Date of this Version

10-15-2023

Document Type

Article

Citation

Nebraska Law Bulletin (October 15, 2023)

Comments

Copyright 2023, the author

Abstract

This comment was written as a supplement to a previous article, The Wrong, the Wronged, and the Wrongfully Dead: Deodand Law as a Practice of Absolution, 101 Neb. L. Rev. 731, (2023).

The men and women of Tudor England were, by and large, pragmatists.
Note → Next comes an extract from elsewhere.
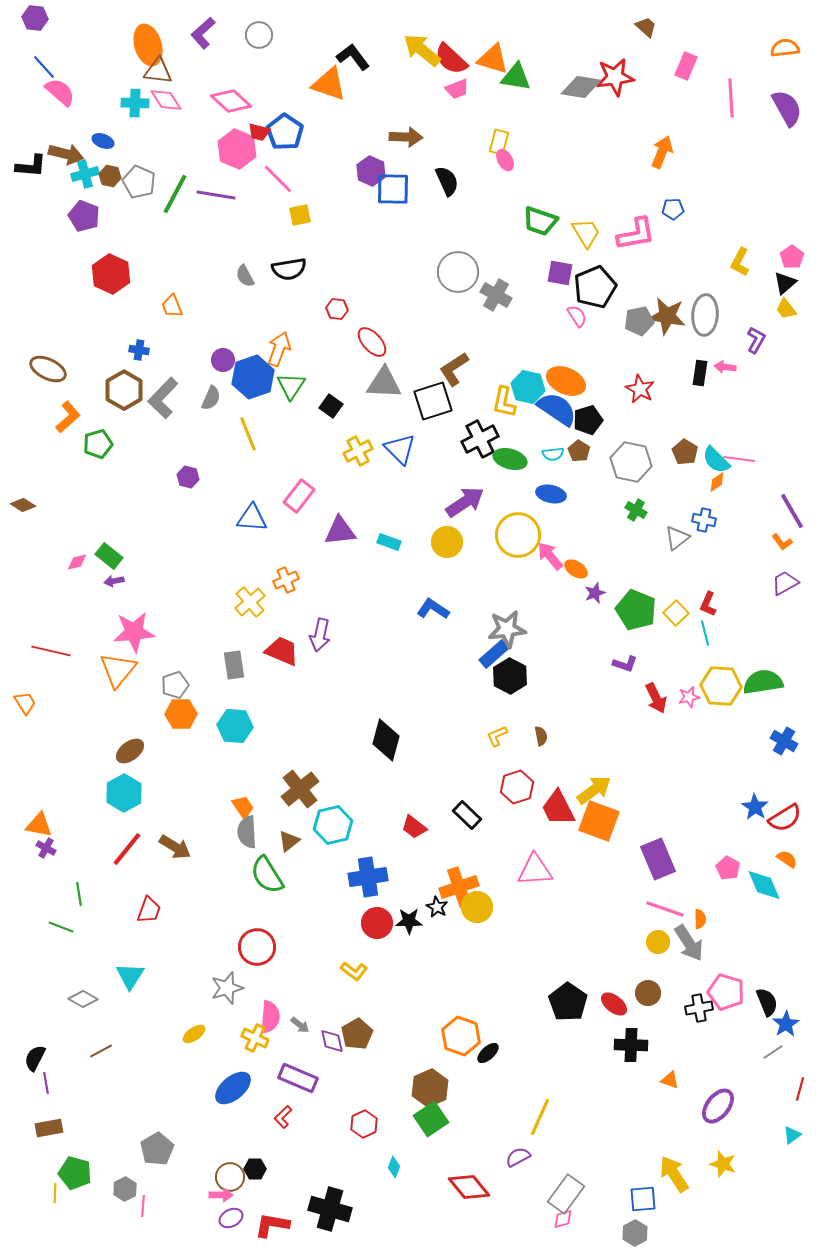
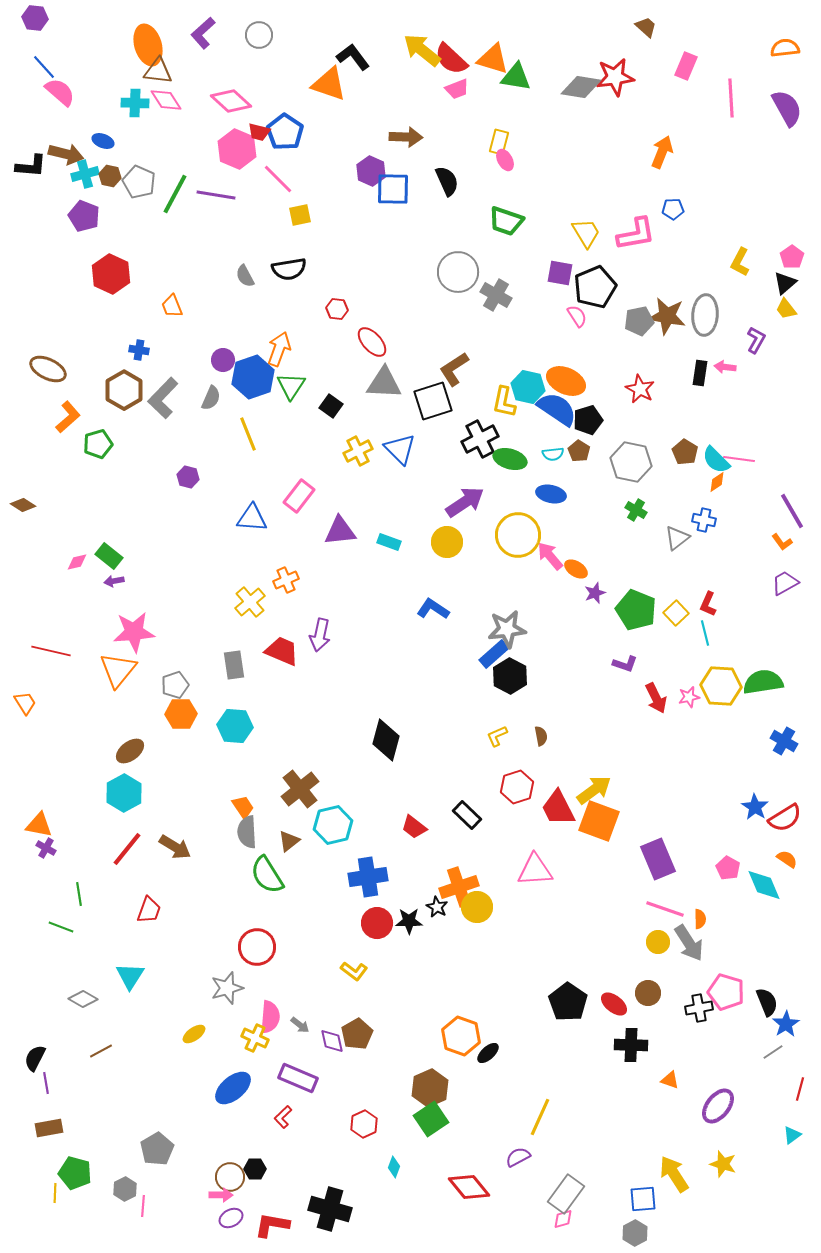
green trapezoid at (540, 221): moved 34 px left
Grumbling, they sold off as much of their Catholic past as they could not hide or keep, and called in the carpenters to set boards on trestles and fix the forms round the communion tables.
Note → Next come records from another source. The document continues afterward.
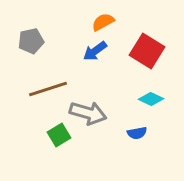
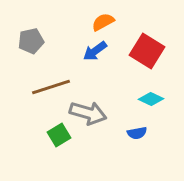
brown line: moved 3 px right, 2 px up
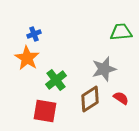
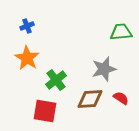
blue cross: moved 7 px left, 8 px up
brown diamond: rotated 28 degrees clockwise
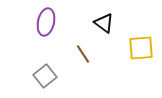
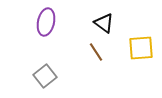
brown line: moved 13 px right, 2 px up
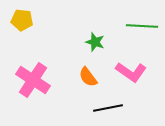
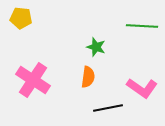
yellow pentagon: moved 1 px left, 2 px up
green star: moved 1 px right, 5 px down
pink L-shape: moved 11 px right, 16 px down
orange semicircle: rotated 135 degrees counterclockwise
Berman wrote that an essential element of each of the great revolutions that shaped the Western legal tradition was an apocalyptic vision of the future, which served as a “revolutionary millenarianism” to inspire commitment to an end-time eschatology and a belief that history was moving toward a final denouement. But he also noted that each of the great revolutions eventually made peace with the prerevolutionary systems of law and restored many of their elements by including them in new systems that reflected the major goals and beliefs for which the revolutions had been fought. His analysis suggests that moments of change are both reactionary toward the failures of the past and visionary of the hope for the future. Revolutions are, by nature, inevitable, unsustainable, and productive. This was true of the effect of the Protestant reformations on the English system of common law, particularly with respect to the law of deodand and unnatural death. The history of the practice likely long predated any observable influence of Roman canon law, at least in the minds of the people and the reforming state, such that the related legal concepts could not be easily thrown aside amid theological reform. As Bernstein wrote, understanding the roots of forfeiture in the context of deodand depends on “the depictionalist belief that things are not exactly commensurable with rationalist devices like money and punishment.” The rule of the Yorkist and Tudor sovereigns produced an English society that was “intensely ‘law-minded’ obsessed with legal considerations, legal rights, and legal remedies.” Yet even in the wake of evolving courts, burgeoning and retracting jurisdictions, and an ever-increasingly official legal system open to the woes of political corruption, the “burgeoning weeds of litigation did not altogether hide from view the ancient aim of reconciliation.”